I loved this recipe so much the first time I decided to make it for Thanksgiving. I doubled the recipe and got some enthusiastic feedback from my family. Hope you enjoy this recipe! Minus the goat cheese it is completely vegan and perfect for someone with lactose intolerance. Check out my blog for more recipes.
Step: 1
Preheat oven to 375 degrees F (190 degrees C). Line a roasting pan with a large sheet of aluminum foil.
Step: 2
Toss butternut squash, shallot, 2 tablespoons canola oil, paprika, chili powder, chipotle powder, and ginger together in a bowl until evenly mixed and coated. Pour into prepared roasting pan and wrap aluminum foil around squash mixture.
Step: 3
Bake in the preheated oven until squash is tender, 30 to 40 minutes.
Step: 4
Heat 1 tablespoon canola oil in a cast-iron skillet over medium heat.
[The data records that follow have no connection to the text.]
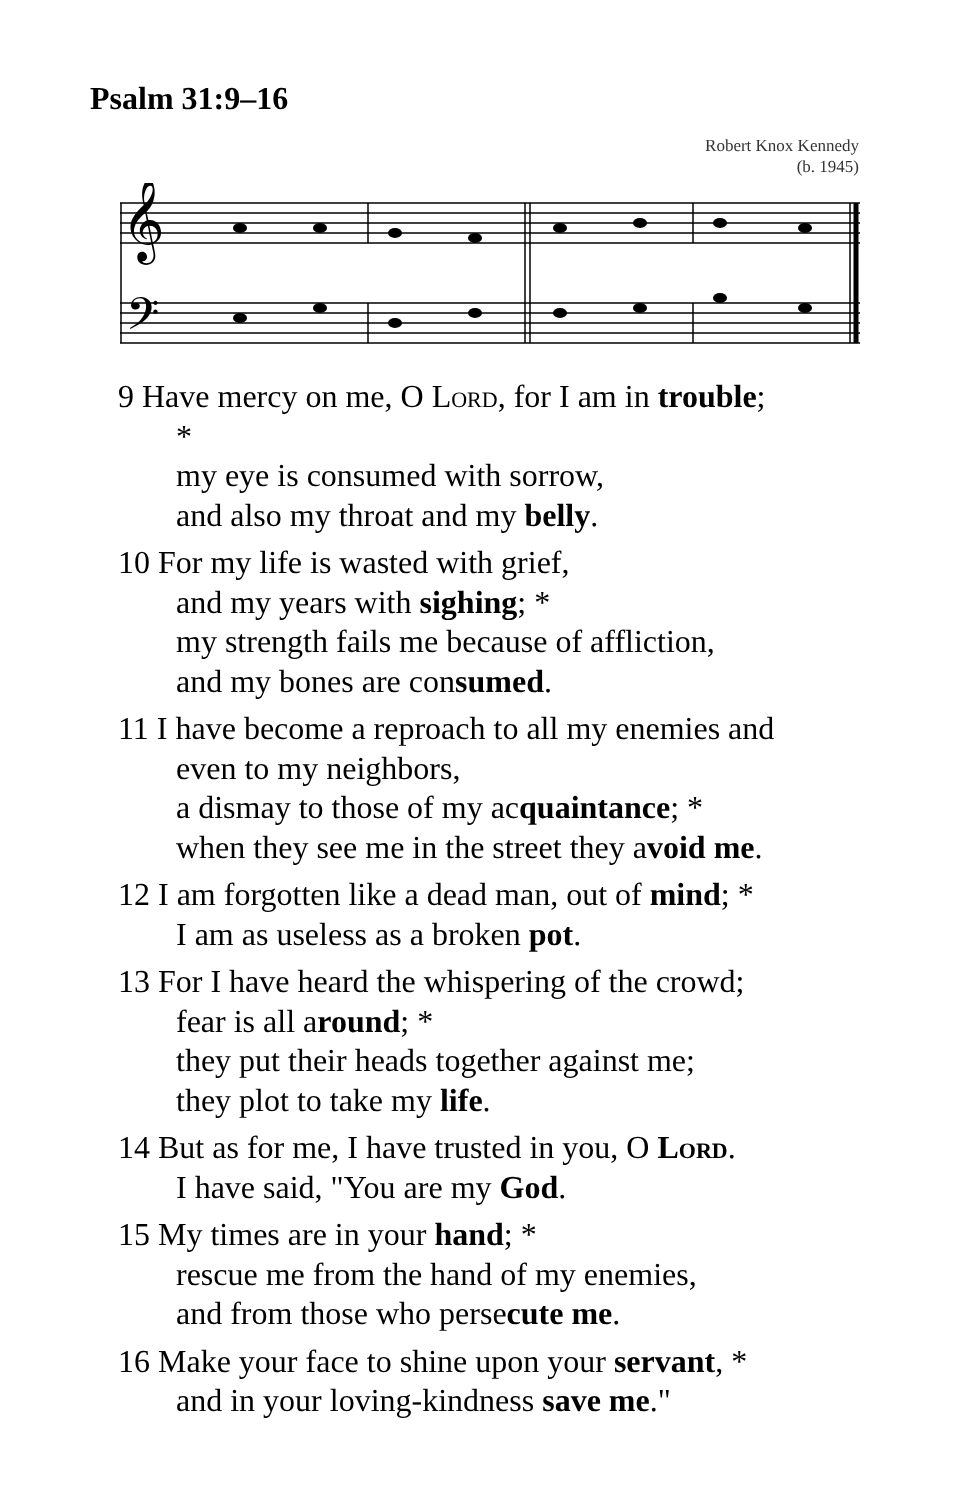Psalm 31:9–16
Robert Knox Kennedy
(b. 1945)
𝄞
𝄢
9 Have mercy on me, O Lord, for I am in trouble;
*
my eye is consumed with sorrow,
and also my throat and my belly.
10 For my life is wasted with grief,
and my years with sighing; *
my strength fails me because of affliction,
and my bones are consumed.
11 I have become a reproach to all my enemies and
even to my neighbors,
a dismay to those of my acquaintance; *
when they see me in the street they avoid me.
12 I am forgotten like a dead man, out of mind; *
I am as useless as a broken pot.
13 For I have heard the whispering of the crowd;
fear is all around; *
they put their heads together against me;
they plot to take my life.
14 But as for me, I have trusted in you, O Lord.
I have said, "You are my God.
15 My times are in your hand; *
rescue me from the hand of my enemies,
and from those who persecute me.
16 Make your face to shine upon your servant, *
and in your loving-kindness save me."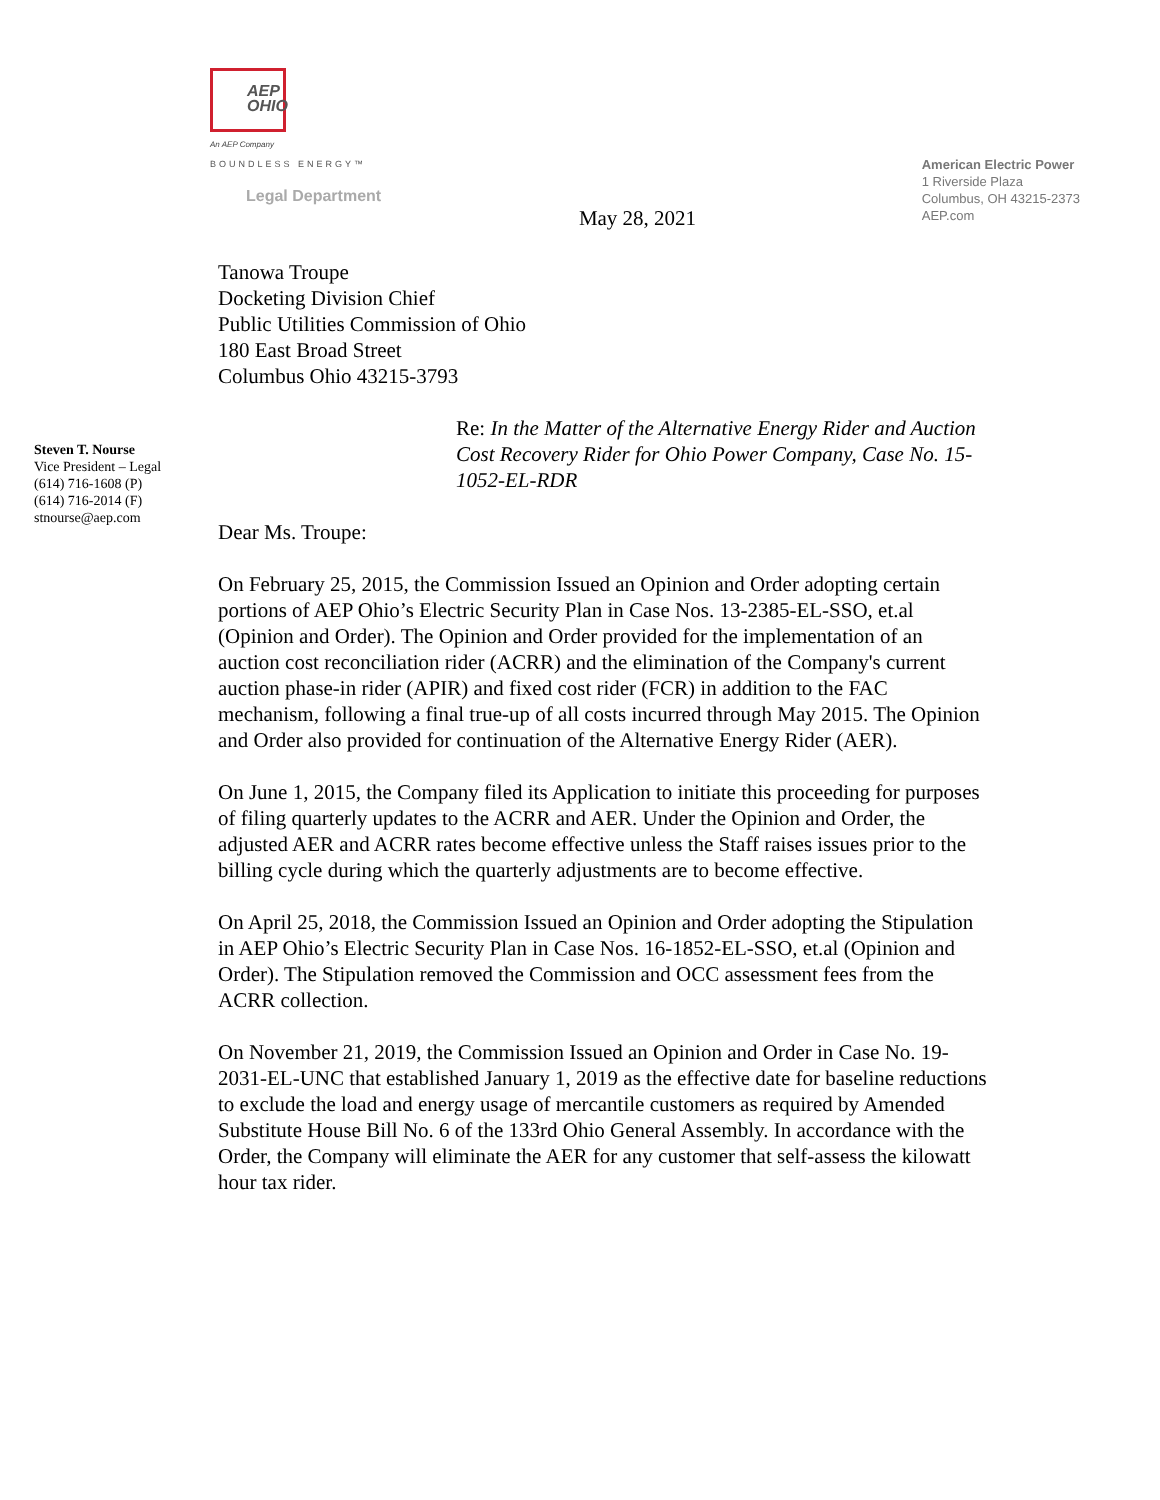AEP
OHIO
An AEP Company
BOUNDLESS ENERGY™
Legal Department
American Electric Power
1 Riverside Plaza
Columbus, OH 43215-2373
AEP.com
May 28, 2021
Steven T. Nourse
Vice President – Legal
(614) 716-1608 (P)
(614) 716-2014 (F)
stnourse@aep.com
Tanowa Troupe
Docketing Division Chief
Public Utilities Commission of Ohio
180 East Broad Street
Columbus Ohio 43215-3793
Re: In the Matter of the Alternative Energy Rider and Auction Cost Recovery Rider for Ohio Power Company, Case No. 15-1052-EL-RDR
Dear Ms. Troupe:
On February 25, 2015, the Commission Issued an Opinion and Order adopting certain portions of AEP Ohio’s Electric Security Plan in Case Nos. 13-2385-EL-SSO, et.al (Opinion and Order). The Opinion and Order provided for the implementation of an auction cost reconciliation rider (ACRR) and the elimination of the Company's current auction phase-in rider (APIR) and fixed cost rider (FCR) in addition to the FAC mechanism, following a final true-up of all costs incurred through May 2015. The Opinion and Order also provided for continuation of the Alternative Energy Rider (AER).
On June 1, 2015, the Company filed its Application to initiate this proceeding for purposes of filing quarterly updates to the ACRR and AER. Under the Opinion and Order, the adjusted AER and ACRR rates become effective unless the Staff raises issues prior to the billing cycle during which the quarterly adjustments are to become effective.
On April 25, 2018, the Commission Issued an Opinion and Order adopting the Stipulation in AEP Ohio’s Electric Security Plan in Case Nos. 16-1852-EL-SSO, et.al (Opinion and Order). The Stipulation removed the Commission and OCC assessment fees from the ACRR collection.
On November 21, 2019, the Commission Issued an Opinion and Order in Case No. 19-2031-EL-UNC that established January 1, 2019 as the effective date for baseline reductions to exclude the load and energy usage of mercantile customers as required by Amended Substitute House Bill No. 6 of the 133rd Ohio General Assembly. In accordance with the Order, the Company will eliminate the AER for any customer that self-assess the kilowatt hour tax rider.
Cook and stir reserved butternut squash seeds, pinch salt, and pinch ground black pepper in the skillet until lightly toasted, 5 minutes. Add Brussels sprouts leaves and cook, stirring occasionally, until leaves are slightly crispy and seeds are browned, 10 to 15 minutes. Stir maple syrup into seed mixture and immediately remove from heat.
Step: 5
Pour butternut squash mixture and almond milk into a blender no more than half full. Cover and hold lid down; pulse a few times before leaving on to blend. Puree in batches until soup is smooth.
Step: 6
Pour butternut squash soup into bowls and top with squash seeds and Brussels sprouts mixture, pomegranate seeds, and goat cheese.
Per Serving: 243 calories; protein 4.8g; carbohydrates 38.8g; fat 10g; cholesterol 4.6mg; sodium 91.9mg.
When you’re try to make less of weight, each fit with body dinner must include protein. Protein make you build fittest , healthy eating muscles and it helps you to feel full and more filled longer. Use these dinner recipes and guides to fill your bowl with protein-rich foods .
Some of less eating process eat salad for dinner instead of a traditional food and potatoes healthy . But if you’re not careful , your salad could contain more fat and calories than the meal you’re trying to replace . Use this guide to create a evening salad that keep your diet on track.